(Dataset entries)
Start of Block

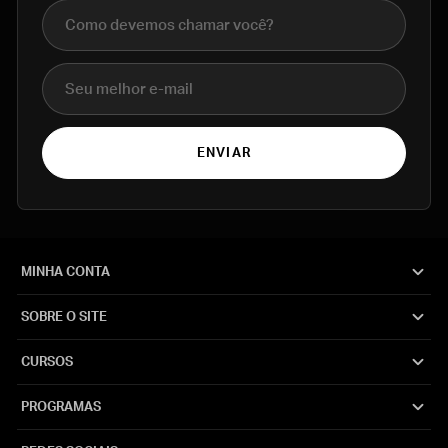
Nome completo
E-mail
ENVIAR
MINHA CONTA
SOBRE O SITE
CURSOS
PROGRAMAS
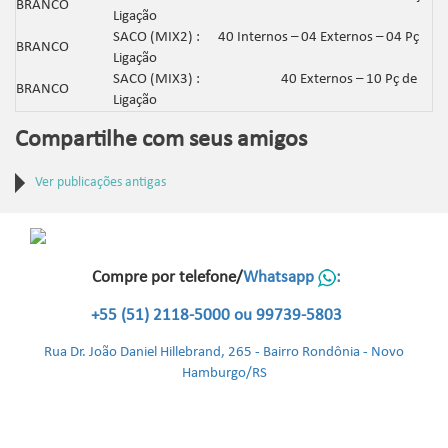
BRANCO
Ligação
SACO (MIX2) : 40 Internos – 04 Externos – 04 Pç
BRANCO
Ligação
SACO (MIX3) : 40 Externos – 10 Pç de
BRANCO
Ligação
Compartilhe com seus amigos
Ver publicações antigas
Compre por telefone/
Whatsapp
:
+55 (51) 2118-5000 ou 99739-5803
Rua Dr. João Daniel Hillebrand, 265 - Bairro Rondônia - Novo
Hamburgo/RS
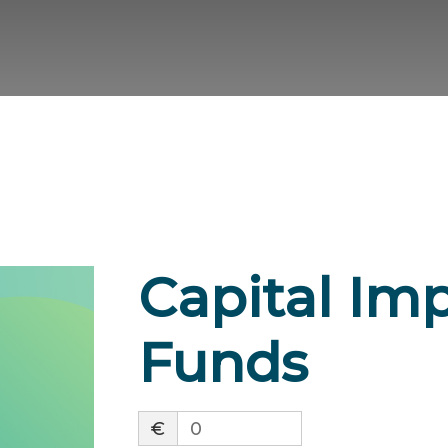
Capital Im
Funds
€
0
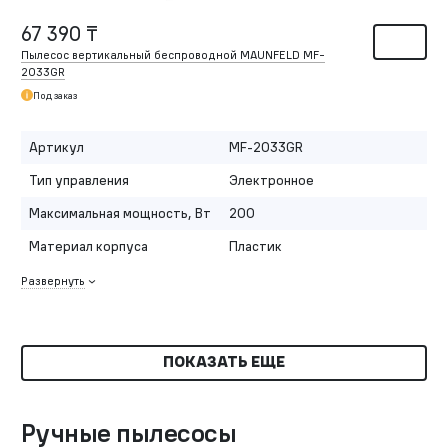
67 390 ₸
Пылесос вертикальный беспроводной MAUNFELD MF-
2033GR
Под заказ
Артикул
MF-2033GR
Тип управления
Электронное
Максимальная мощность, Вт
200
Материал корпуса
Пластик
Развернуть
ПОКАЗАТЬ ЕЩЕ
Ручные пылесосы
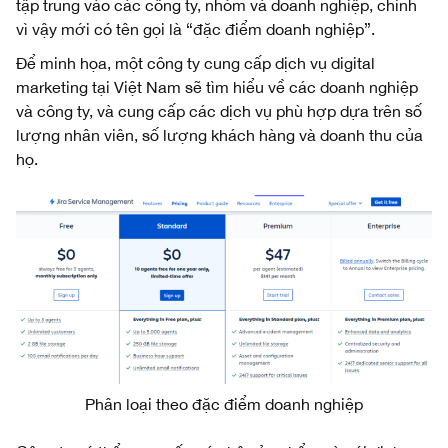
tập trung vào các công ty, nhóm và doanh nghiệp, chính
vì vậy mới có tên gọi là “đặc điểm doanh nghiệp”.
Để minh họa, một công ty cung cấp dịch vụ digital
marketing tại Việt Nam sẽ tìm hiểu về các doanh nghiệp
và công ty, và cung cấp các dịch vụ phù hợp dựa trên số
lượng nhân viên, số lượng khách hàng và doanh thu của
họ.
Phân loại theo đặc điểm doanh nghiệp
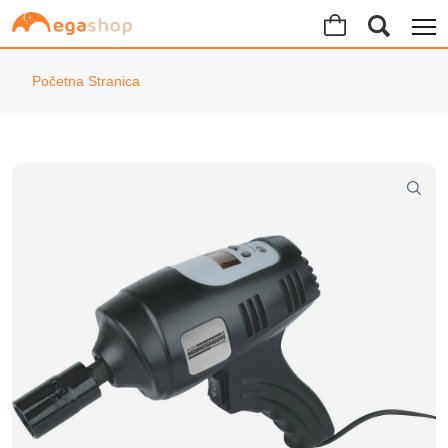
Početna Stranica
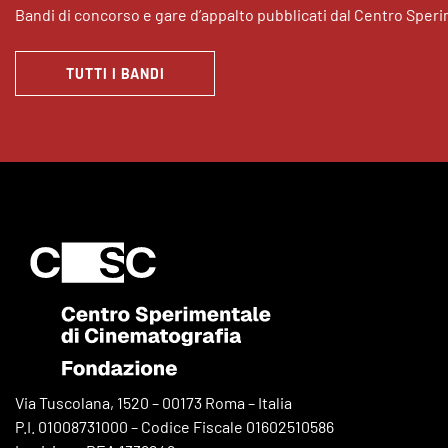
Bandi di concorso e gare d’appalto pubblicati dal Centro Sper
TUTTI I BANDI
Via Tuscolana, 1520 – 00173 Roma – Italia
P.I. 01008731000 – Codice Fiscale 01602510586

End of Block

**Description of the task:**
Pick out every line in the data above that contains the string "doanh", with case counting in the match.

**Output for this exercise:**
tập trung vào các công ty, nhóm và doanh nghiệp, chính
vì vậy mới có tên gọi là “đặc điểm doanh nghiệp”.
marketing tại Việt Nam sẽ tìm hiểu về các doanh nghiệp
lượng nhân viên, số lượng khách hàng và doanh thu của
Phân loại theo đặc điểm doanh nghiệp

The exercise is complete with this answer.